** Action item a **
From the amendment passage, set down word for word the part starting with "4. Pursuant to" and going on through "the terms hereof.".

** Passage for review **
4. Pursuant to the Consent and Release, the First Amendment and each of
the changes contained therein was rescinded and set aside so that such
amendments shall have no further force and effect, provided, however, that the
Security Agreement, as amended by the Second Amendment and the Third Amendment,
shall otherwise remain in full force and effect according to its terms.
5. Concurrently with the effective date of this Third Amendment:
(a) CAC South Dakota shall be considered, and deemed to be, for all
purposes of the Security Agreement, a Debtor under the Security Agreement as
fully as though CAC South Dakota had executed and delivered the Security
Agreement at the time originally executed and delivered by the existing Debtors,
and hereby ratifies and confirms (as of the effective date of this Third
Amendment) its obligations under the Security Agreement, all in accordance with
the terms hereof.

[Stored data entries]
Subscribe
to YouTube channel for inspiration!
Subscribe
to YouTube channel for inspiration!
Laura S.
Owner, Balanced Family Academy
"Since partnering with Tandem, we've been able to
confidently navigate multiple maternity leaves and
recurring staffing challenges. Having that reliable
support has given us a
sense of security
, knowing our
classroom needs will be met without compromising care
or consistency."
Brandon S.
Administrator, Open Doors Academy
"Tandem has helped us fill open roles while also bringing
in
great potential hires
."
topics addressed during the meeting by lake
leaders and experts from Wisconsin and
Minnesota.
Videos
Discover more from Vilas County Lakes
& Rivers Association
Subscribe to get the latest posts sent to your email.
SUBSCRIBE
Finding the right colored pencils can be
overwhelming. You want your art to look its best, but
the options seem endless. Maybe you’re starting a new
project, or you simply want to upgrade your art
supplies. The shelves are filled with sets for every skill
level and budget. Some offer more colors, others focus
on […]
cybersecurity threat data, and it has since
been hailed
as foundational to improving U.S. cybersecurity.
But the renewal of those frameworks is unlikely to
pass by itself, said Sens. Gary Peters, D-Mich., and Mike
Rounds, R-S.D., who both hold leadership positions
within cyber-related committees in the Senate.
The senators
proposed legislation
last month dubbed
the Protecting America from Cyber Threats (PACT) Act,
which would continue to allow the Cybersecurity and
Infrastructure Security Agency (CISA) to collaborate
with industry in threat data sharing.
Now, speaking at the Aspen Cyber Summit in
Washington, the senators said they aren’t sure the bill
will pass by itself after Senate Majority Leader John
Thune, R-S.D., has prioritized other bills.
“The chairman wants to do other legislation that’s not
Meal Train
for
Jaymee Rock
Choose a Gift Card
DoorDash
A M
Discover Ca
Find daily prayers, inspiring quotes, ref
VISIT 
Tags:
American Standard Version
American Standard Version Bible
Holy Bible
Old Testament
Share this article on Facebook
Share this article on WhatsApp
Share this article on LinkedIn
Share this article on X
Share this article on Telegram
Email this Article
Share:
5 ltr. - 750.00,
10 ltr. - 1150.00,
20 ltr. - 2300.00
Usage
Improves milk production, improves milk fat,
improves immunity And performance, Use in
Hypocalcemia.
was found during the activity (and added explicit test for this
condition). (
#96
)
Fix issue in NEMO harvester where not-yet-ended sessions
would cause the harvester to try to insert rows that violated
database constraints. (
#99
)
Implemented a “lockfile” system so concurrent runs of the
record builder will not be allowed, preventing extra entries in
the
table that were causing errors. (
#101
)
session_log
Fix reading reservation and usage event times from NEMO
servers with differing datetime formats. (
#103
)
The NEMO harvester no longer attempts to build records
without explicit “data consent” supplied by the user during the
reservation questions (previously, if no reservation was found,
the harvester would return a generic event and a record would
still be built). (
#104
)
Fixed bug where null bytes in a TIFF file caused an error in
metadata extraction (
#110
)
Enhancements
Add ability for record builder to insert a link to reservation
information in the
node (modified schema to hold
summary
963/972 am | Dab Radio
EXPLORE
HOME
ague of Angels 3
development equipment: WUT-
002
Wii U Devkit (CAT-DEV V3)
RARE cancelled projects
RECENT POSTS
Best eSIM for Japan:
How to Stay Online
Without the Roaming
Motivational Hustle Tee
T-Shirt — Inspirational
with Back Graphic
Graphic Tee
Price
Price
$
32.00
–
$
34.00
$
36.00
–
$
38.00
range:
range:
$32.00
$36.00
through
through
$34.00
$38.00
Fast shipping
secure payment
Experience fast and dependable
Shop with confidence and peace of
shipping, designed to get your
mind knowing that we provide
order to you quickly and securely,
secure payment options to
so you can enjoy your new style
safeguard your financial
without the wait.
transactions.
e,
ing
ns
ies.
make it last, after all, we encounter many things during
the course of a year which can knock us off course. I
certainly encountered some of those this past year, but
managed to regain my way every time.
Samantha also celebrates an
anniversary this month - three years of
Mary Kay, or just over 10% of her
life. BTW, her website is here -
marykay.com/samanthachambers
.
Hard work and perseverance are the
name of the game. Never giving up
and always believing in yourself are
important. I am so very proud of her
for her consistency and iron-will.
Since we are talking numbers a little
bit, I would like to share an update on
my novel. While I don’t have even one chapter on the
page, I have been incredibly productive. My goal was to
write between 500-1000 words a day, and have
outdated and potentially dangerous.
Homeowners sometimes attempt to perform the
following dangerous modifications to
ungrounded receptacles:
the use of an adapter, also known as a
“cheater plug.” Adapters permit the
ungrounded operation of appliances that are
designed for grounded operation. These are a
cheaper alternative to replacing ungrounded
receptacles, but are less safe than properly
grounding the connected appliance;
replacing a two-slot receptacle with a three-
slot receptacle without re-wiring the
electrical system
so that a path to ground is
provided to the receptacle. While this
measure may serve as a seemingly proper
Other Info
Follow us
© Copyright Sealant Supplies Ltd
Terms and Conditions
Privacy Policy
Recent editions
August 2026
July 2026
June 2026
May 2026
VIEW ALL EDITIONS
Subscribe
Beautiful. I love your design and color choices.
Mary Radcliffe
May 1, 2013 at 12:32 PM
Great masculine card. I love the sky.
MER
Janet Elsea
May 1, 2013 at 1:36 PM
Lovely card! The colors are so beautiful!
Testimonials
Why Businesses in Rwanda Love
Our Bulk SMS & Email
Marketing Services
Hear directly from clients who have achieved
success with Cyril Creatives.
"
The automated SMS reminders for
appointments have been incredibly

** Action item b **
Rewrite the listing lines as a JSON list of strings, one string per line and blank lines omitted. Start with the first line of the listing and go on through the line with "Administrator, Open Doors Academy", including both.

** Answer space a **
4. Pursuant to the Consent and Release, the First Amendment and each of
the changes contained therein was rescinded and set aside so that such
amendments shall have no further force and effect, provided, however, that the
Security Agreement, as amended by the Second Amendment and the Third Amendment,
shall otherwise remain in full force and effect according to its terms.
5. Concurrently with the effective date of this Third Amendment:
(a) CAC South Dakota shall be considered, and deemed to be, for all
purposes of the Security Agreement, a Debtor under the Security Agreement as
fully as though CAC South Dakota had executed and delivered the Security
Agreement at the time originally executed and delivered by the existing Debtors,
and hereby ratifies and confirms (as of the effective date of this Third
Amendment) its obligations under the Security Agreement, all in accordance with
the terms hereof.

** Answer space b **
[
  "Subscribe",
  "to YouTube channel for inspiration!",
  "Subscribe",
  "to YouTube channel for inspiration!",
  "Laura S.",
  "Owner, Balanced Family Academy",
  "\"Since partnering with Tandem, we've been able to",
  "confidently navigate multiple maternity leaves and",
  "recurring staffing challenges. Having that reliable",
  "support has given us a",
  "sense of security",
  ", knowing our",
  "classroom needs will be met without compromising care",
  "or consistency.\"",
  "Brandon S.",
  "Administrator, Open Doors Academy"
]